Epting, of Decatur, is the chair of Smart Energy Solutions, Georgia Chapter, Sierra Club.

Education has suffered, not gained

Jim Wooten's column stated that the state Legislature has been "one of the most productive" when it comes to education since the GOP took control ("Education and health care bills worthy of GOP," @issue, May 18).
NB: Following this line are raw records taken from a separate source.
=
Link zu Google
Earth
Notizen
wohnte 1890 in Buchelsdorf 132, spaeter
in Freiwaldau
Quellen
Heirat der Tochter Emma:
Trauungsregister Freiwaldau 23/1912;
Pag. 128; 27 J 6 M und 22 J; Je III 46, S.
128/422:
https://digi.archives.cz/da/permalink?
This is wrong, and leads people to believe that education hasn't suffered from austerity cuts that have wrecked the budgets of school systems around the state. Teachers get paid less and less, and our students get shafted. In fact, the AJC stated in "Politics doesn't pay (enough) for some" (Page One, April 30) that one [state] representative took in $38,000 last year, well above a starting teacher's salary, especially when lawmakers are only in session a few weeks a year.At $400 per day minimum, these elected officials get paid twice what an average teacher makes. We're 48th in SAT scores in the nation, and Wooten thinks the House is being productive?

ERIC GRAY

Oakwood

A bit disingenuous about GOP ads

Cynthia Tucker argues that GOP ads linking Louisiana and Mississippi Democrats to Barack Obama were appeals to racism ("Shabby tactic of race baiting shows its age," @issue, May 18). Her evidence? Tucker says little about the content of the ads; instead, she reaches back 20 years to the Willie Horton caper and says, in effect, "See? The Republicans played the race card then, so they must be playing it now."

The trouble is, the current ads attack Obama and white House Speaker Nancy Pelosi as big-government and high-tax liberals, not as minority members. And at least one of the ads pairs Pelosi with Hillary Clinton, also white, instead of Obama.

However, I agree with Tucker's wider argument that the race card is losing its appeal no matter who plays it, white or black.